What you need to do
Print each entry again exactly as written, and keep the pictures out.

Stored items
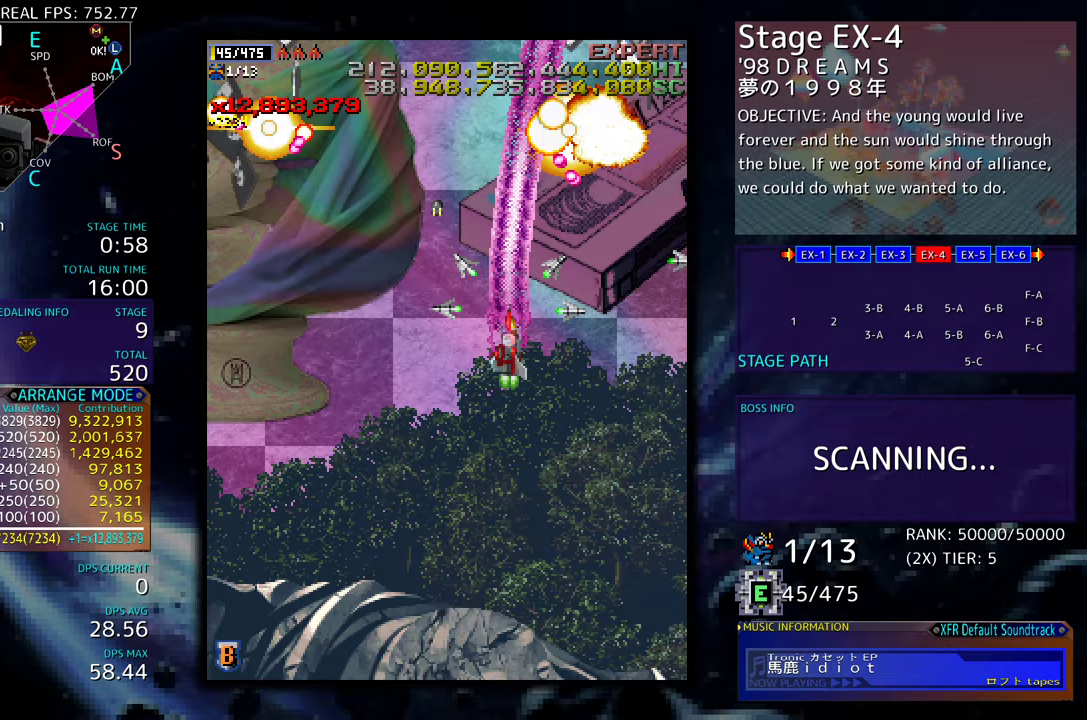
{"buttons": ["DPAD_RIGHT"], "events": [[333, "DPAD_DOWN", "up"], [433, "DPAD_LEFT", "up"], [450, "DPAD_RIGHT", "down"]]}
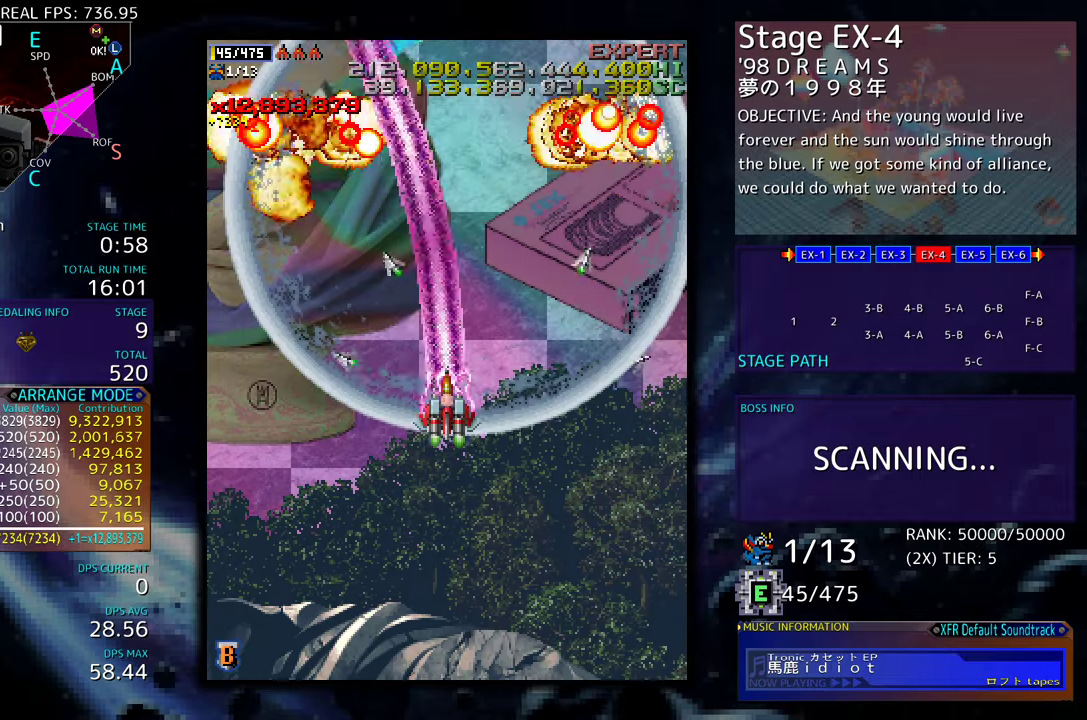
{"buttons": ["DPAD_UP", "DPAD_RIGHT"], "events": [[150, "DPAD_RIGHT", "up"], [167, "DPAD_UP", "down"], [183, "DPAD_LEFT", "down"], [417, "DPAD_LEFT", "up"], [433, "DPAD_RIGHT", "down"]]}
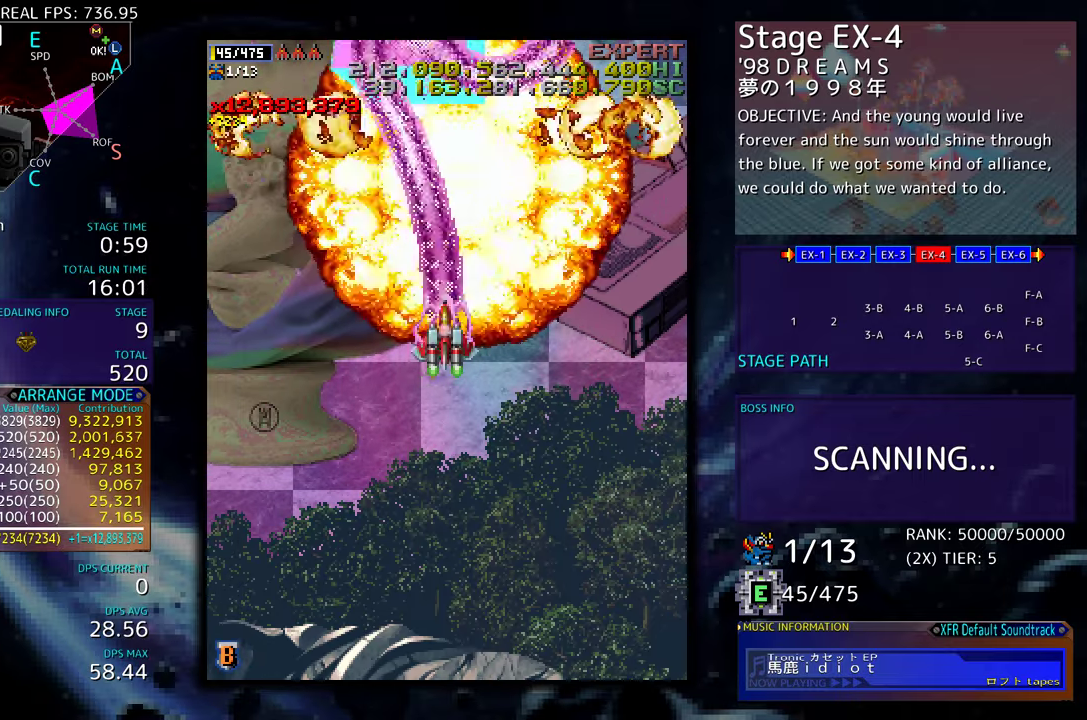
{"buttons": ["DPAD_DOWN"], "events": [[300, "DPAD_UP", "up"], [317, "DPAD_DOWN", "down"], [483, "DPAD_RIGHT", "up"]]}
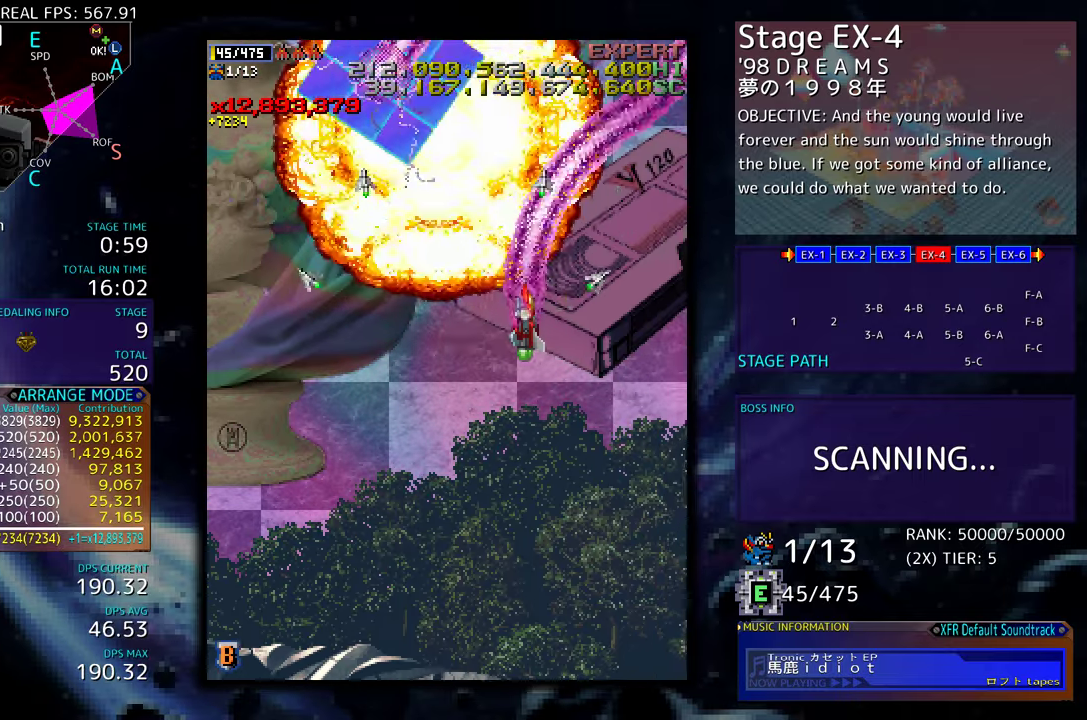
{"buttons": ["DPAD_DOWN", "DPAD_LEFT"], "events": [[33, "DPAD_LEFT", "down"], [67, "DPAD_DOWN", "up"], [150, "DPAD_DOWN", "down"]]}
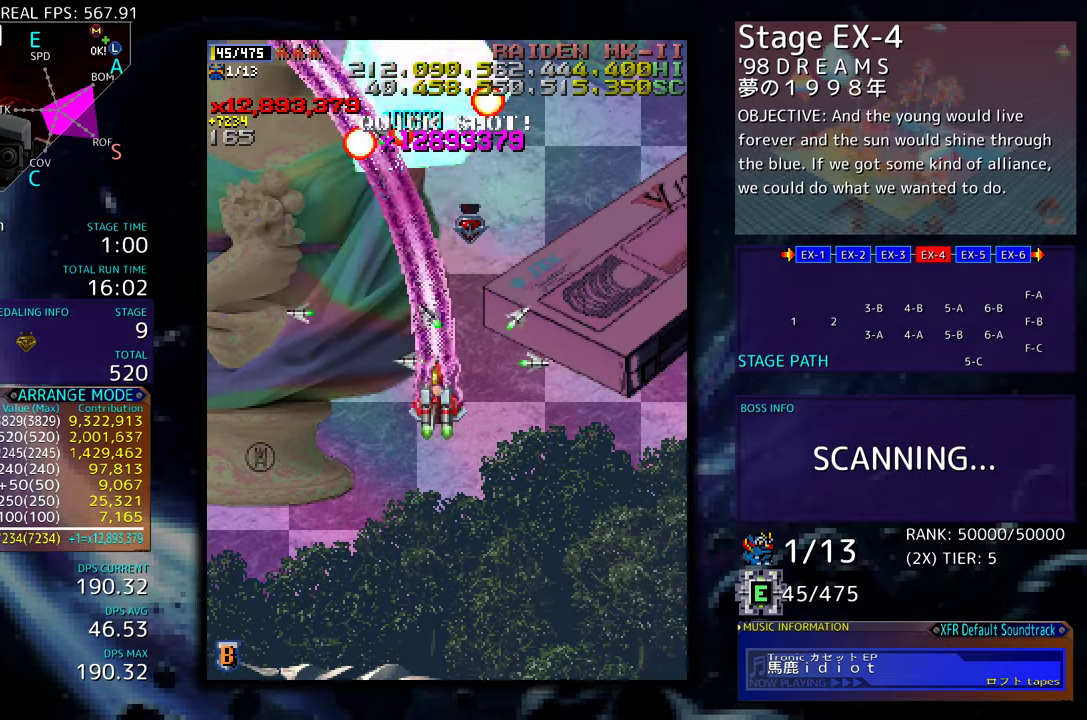
{"buttons": ["DPAD_UP", "DPAD_LEFT"], "events": [[50, "DPAD_LEFT", "up"], [167, "DPAD_LEFT", "down"], [233, "DPAD_DOWN", "up"], [367, "DPAD_UP", "down"]]}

Task result
{"buttons": ["DPAD_RIGHT"], "events": [[333, "DPAD_DOWN", "up"], [433, "DPAD_LEFT", "up"], [450, "DPAD_RIGHT", "down"]]}
{"buttons": ["DPAD_UP", "DPAD_RIGHT"], "events": [[150, "DPAD_RIGHT", "up"], [167, "DPAD_UP", "down"], [183, "DPAD_LEFT", "down"], [417, "DPAD_LEFT", "up"], [433, "DPAD_RIGHT", "down"]]}
{"buttons": ["DPAD_DOWN"], "events": [[300, "DPAD_UP", "up"], [317, "DPAD_DOWN", "down"], [483, "DPAD_RIGHT", "up"]]}
{"buttons": ["DPAD_DOWN", "DPAD_LEFT"], "events": [[33, "DPAD_LEFT", "down"], [67, "DPAD_DOWN", "up"], [150, "DPAD_DOWN", "down"]]}
{"buttons": ["DPAD_UP", "DPAD_LEFT"], "events": [[50, "DPAD_LEFT", "up"], [167, "DPAD_LEFT", "down"], [233, "DPAD_DOWN", "up"], [367, "DPAD_UP", "down"]]}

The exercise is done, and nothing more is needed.